Prediction of Protein Acetylation Sites using Kernel Naive Bayes Classifier Based on Protein Sequences Profiling

Bioinformation. 2018 May 31;14(5):213-218. doi: 10.6026/97320630014213. eCollection 2018.

Abstract

Lysine acetylation is one of the decisive categories of protein post-translational modification (PTM), it is convoluted in many significant cellular developments and severe diseases in the biological system. The experimental identification of protein-acetylated sites is painstaking, time-consuming and expensive. Hence, there is significant interest in the development of computational approaches for consistent prediction of acetylation sites using protein sequences.

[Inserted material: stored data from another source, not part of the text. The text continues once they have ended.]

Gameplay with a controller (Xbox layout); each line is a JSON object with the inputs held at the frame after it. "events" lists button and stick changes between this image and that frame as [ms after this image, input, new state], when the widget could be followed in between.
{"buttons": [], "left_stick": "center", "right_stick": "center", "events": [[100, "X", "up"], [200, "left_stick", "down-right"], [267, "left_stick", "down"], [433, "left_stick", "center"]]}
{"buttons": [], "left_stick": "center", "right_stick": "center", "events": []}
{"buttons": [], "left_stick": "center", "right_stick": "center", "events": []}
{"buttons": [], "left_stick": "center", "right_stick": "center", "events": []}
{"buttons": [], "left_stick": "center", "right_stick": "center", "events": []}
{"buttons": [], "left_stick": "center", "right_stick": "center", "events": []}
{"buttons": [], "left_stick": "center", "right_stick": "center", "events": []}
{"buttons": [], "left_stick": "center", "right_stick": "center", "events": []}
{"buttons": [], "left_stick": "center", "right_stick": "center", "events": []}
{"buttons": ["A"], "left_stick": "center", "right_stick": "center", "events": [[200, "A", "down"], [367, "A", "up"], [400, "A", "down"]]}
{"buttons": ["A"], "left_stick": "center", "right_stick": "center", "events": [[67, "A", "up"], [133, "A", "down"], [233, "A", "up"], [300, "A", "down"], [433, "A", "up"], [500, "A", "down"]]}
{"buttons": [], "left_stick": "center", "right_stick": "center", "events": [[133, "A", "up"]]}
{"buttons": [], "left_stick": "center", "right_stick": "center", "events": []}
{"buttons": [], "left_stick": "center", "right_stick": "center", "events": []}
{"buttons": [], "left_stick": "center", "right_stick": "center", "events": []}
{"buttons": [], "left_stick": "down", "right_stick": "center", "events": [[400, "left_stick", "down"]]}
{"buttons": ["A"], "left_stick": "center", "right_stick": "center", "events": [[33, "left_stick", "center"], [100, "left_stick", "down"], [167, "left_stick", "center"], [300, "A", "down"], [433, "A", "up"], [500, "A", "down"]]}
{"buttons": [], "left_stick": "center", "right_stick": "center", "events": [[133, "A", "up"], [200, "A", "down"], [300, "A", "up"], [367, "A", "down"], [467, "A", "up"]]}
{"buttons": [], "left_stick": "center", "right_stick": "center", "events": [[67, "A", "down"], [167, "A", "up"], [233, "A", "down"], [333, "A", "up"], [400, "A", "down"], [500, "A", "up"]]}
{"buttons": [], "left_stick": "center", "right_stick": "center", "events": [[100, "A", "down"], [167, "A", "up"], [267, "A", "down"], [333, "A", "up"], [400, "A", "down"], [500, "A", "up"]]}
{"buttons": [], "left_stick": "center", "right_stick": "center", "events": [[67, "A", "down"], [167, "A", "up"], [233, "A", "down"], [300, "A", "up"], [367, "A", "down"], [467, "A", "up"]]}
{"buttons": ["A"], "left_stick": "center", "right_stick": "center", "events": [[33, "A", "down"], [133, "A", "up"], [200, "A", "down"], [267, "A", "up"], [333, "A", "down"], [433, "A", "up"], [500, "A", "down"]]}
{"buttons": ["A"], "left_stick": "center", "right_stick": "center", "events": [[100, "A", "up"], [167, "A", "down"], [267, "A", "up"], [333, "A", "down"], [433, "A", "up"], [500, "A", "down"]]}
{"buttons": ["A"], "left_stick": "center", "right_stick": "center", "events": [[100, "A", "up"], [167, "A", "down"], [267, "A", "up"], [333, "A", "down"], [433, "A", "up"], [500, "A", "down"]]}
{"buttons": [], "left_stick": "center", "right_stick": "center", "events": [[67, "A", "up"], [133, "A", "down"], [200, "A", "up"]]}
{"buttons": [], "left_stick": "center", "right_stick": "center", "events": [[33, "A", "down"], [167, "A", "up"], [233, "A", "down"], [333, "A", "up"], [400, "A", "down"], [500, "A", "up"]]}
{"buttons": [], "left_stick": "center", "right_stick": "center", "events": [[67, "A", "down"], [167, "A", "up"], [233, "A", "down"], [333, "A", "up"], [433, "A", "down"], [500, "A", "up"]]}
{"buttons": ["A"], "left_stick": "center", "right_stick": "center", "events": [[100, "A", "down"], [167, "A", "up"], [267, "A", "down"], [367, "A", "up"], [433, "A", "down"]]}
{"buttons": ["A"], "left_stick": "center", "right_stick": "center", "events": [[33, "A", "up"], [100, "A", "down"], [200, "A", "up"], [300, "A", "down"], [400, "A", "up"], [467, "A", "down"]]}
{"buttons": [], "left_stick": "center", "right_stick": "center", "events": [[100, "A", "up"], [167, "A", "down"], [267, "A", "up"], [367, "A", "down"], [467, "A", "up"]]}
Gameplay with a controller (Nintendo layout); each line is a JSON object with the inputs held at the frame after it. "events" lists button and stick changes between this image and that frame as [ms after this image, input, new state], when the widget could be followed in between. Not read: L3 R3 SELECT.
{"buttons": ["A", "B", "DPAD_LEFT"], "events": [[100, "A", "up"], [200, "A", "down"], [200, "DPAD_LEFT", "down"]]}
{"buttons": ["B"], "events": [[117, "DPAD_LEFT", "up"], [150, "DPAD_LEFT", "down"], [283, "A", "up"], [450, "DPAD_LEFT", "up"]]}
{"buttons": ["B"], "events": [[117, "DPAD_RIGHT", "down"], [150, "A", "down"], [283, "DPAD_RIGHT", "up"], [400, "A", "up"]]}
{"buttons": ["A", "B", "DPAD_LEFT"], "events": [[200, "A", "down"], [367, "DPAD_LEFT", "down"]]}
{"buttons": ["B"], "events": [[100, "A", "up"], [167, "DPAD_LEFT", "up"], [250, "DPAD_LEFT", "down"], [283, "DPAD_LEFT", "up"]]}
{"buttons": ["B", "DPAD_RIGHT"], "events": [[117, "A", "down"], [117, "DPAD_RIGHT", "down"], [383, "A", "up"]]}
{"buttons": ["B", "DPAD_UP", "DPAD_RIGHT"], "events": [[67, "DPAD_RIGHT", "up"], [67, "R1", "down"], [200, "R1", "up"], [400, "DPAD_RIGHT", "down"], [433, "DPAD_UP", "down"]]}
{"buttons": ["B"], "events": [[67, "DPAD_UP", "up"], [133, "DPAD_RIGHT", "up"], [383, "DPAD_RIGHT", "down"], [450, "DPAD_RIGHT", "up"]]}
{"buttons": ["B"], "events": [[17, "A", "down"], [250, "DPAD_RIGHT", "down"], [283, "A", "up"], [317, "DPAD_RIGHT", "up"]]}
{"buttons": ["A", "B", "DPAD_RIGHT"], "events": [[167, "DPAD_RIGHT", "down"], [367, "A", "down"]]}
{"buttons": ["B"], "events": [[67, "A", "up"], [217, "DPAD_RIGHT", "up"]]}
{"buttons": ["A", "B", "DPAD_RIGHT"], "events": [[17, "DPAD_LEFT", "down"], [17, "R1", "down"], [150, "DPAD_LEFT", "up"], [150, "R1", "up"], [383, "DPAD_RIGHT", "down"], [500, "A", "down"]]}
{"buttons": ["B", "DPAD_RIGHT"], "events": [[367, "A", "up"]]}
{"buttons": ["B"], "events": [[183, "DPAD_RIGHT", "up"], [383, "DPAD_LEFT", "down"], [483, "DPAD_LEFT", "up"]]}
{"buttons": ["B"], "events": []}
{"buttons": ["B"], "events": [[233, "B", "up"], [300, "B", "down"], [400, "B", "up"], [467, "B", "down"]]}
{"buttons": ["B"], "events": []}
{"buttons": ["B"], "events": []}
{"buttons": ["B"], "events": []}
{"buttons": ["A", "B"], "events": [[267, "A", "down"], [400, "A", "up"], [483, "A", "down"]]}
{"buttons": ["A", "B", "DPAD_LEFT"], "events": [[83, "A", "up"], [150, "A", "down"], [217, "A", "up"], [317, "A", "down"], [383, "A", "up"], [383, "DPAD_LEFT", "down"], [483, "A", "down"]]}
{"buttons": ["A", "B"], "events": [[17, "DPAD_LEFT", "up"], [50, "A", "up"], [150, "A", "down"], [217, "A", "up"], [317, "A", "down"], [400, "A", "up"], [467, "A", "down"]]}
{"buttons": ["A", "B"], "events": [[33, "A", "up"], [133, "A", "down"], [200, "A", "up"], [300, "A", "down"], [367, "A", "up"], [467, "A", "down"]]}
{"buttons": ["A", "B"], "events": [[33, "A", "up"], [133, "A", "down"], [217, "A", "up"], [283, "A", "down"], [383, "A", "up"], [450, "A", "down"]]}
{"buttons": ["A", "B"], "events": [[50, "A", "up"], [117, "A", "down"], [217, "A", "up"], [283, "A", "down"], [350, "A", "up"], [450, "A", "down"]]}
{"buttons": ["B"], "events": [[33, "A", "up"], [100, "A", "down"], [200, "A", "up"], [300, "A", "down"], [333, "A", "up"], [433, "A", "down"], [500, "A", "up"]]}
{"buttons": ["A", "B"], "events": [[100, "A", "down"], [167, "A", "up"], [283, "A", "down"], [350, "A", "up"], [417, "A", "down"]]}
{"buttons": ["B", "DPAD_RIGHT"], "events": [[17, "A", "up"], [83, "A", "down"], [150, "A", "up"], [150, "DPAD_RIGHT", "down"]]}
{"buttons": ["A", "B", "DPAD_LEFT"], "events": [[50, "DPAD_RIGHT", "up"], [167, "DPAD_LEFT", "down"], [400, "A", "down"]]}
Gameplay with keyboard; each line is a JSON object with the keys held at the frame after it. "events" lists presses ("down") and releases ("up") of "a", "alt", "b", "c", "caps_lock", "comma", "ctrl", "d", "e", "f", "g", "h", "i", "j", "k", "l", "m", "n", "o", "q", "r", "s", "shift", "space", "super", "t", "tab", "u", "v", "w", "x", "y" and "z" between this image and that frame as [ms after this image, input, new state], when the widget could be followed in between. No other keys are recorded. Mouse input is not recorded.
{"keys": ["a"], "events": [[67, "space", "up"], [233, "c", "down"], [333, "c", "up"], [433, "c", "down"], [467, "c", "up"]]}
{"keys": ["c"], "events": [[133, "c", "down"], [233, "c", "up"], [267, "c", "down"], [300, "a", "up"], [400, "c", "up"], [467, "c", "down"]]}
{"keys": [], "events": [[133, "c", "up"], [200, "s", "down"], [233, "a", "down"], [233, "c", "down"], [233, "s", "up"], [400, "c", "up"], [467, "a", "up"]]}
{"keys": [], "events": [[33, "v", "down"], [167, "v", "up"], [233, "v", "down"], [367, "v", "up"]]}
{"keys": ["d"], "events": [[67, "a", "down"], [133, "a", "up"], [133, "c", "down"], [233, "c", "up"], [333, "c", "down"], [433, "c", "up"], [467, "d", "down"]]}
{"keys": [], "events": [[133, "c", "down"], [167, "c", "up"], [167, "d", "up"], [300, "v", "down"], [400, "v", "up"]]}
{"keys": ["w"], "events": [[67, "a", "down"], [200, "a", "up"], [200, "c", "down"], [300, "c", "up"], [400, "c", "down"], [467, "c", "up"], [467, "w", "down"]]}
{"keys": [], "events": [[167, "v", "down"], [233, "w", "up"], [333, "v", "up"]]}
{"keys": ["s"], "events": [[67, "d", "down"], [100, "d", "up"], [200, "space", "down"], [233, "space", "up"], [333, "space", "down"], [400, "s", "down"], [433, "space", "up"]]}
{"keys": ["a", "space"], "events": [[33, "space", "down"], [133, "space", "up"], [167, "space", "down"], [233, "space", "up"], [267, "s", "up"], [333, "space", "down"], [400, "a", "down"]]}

Features selection from protein sequences plays a significant role for acetylation sites prediction. We describe an improved feature selection approach for acetylation sites prediction based on kernel naive Bayes classifier (KNBC). We have shown that KNBC generated from selected features by a new feature selection method outperforms than the existing methods for identification of acetylation sites. The sensitivity, specificity, ACC (Accuracy), MCC (Matthews Correlation Coefficient) and AUC (Area under Curve of ROC) in our proposed method are as follows 80.71%, 93.39%, 76.73%, 41.37% and 83.0% with the optimum window size is 47. Thus the kernel naive Bayes classifier finds application in acetylation site prediction.

Keywords: Acetylation; Binary Encoding; CKSAAP Encoding; Kernel Naive Bayes Classifier; Kruskal-Wallis test; Protein Sequences.